Belajar dari Kasus Audrey, Tidak Ada Kata "Wajar" untuk Bully dan Kekerasan. Setuju?

By Kinanti Nuke Mahardini, Rabu, 10 April 2019 | 17:26 WIB
#JusticeforAudrey (foto: twitter.com)

CewekBanget.ID - Indonesia sedang berduka ya, girls. 

Sebab salah satu siswi SMP 'A' menjadi korban bully dan kekerasan yang dilakukan oleh 12 siswi SMA. 

A yang masih berusia 14 tahun harus mengalami kejadian tidak mengenakan.

Kepala korban dibenturkan ke aspal, dijambak, disiram air, hingga diinjak di bagian perut. 

Enggak hanya itu, muka korban juga ditendang dan bagian kemaluan korban dilukai hingga ia harus mengalami rasa sakit yang luar biasa. 

Dilansir dari TribunPontianak, kejadian ini bermula dari komentar di media sosial. 

Ketua Komisi Pengawasan dan Perlindungan Anak Daerah (KPAD) Kalimantan Barat, Tumbur Manalu menyebutkan kalau "Permasalahan awal karena cowok.
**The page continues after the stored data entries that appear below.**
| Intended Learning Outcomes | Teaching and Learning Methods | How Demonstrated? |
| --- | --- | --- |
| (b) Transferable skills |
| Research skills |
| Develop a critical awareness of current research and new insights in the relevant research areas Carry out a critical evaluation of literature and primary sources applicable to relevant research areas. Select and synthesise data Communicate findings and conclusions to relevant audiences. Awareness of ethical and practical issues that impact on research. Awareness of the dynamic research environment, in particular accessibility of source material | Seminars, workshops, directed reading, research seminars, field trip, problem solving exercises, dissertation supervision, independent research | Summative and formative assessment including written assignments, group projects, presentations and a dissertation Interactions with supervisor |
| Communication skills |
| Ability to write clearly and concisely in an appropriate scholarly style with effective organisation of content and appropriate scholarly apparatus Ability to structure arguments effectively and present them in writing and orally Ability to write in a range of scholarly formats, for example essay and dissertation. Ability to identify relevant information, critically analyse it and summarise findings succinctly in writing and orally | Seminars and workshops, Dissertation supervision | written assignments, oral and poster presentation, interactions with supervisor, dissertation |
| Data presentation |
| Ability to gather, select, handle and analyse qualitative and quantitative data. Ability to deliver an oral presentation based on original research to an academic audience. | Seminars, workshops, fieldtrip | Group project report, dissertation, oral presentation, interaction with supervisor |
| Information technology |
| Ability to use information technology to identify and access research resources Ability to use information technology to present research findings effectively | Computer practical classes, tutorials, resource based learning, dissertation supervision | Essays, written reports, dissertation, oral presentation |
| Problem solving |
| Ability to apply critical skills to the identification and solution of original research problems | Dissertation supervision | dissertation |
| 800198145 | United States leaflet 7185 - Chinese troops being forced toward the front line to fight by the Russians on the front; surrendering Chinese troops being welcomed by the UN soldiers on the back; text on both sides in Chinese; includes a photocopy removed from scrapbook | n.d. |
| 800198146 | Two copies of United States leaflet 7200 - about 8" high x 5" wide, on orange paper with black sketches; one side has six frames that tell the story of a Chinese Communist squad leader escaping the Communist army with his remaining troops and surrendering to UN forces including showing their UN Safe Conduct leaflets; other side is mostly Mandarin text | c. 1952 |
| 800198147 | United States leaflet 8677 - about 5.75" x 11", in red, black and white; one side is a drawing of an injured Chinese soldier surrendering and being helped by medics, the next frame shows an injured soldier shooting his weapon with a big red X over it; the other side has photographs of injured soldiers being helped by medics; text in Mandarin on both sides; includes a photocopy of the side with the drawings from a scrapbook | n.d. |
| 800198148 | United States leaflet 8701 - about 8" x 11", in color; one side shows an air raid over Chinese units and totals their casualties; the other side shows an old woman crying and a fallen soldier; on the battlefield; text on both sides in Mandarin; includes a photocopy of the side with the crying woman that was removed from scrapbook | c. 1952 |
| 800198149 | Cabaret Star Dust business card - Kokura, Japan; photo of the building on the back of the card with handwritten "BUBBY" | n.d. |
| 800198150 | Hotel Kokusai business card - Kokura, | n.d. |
Menurut info kakak sepupu korban merupakan mantan pacar pelaku penganiayaan." 

Kasus ini terus bergulir untuk ditangani pihak berwajib. 

Enggak hanya itu, di media sosial sendiri kasus ini menjadi perhatian besar. 

Bahkan tagar #JusticeForAudrey juga banyak kita temukan di media sosial. 

Meski begitu, tagar yang digunakan di media sosial ini tetap "disalahgunakan" oleh oknum enggak bertanggungjawab.

Di salah satu akun twitter, ia menuliskan kalau "wajar" korban A mendapat pengeroyokan karena ia telah merebut kekasih orang lain.

#JusticeforAudrey

Audrey bukan target utama!

Menurut penuturan Ketua KPAD Kalimantan Barat, kasus bully dan pengeroyokan ini memang dimulai karena permasalahan cowok.

Kakak sepupu A adalah target utama yang sebenarnya diincar oleh pelaku. 

Pelaku sendiri mengincar kakak sepupu A karena bermula dari komentar di media sosial.

Masih dalam penyelidikan apakah korban A ikut memberikan komentar di media sosial.

Tetapi jika tidak, dalam kasus ini korban A hanya berhubungan darah dengan target utama. 

Dengan kata lain, korban yang tidak bersalah menjadi sasaran kebrutalan pelaku. 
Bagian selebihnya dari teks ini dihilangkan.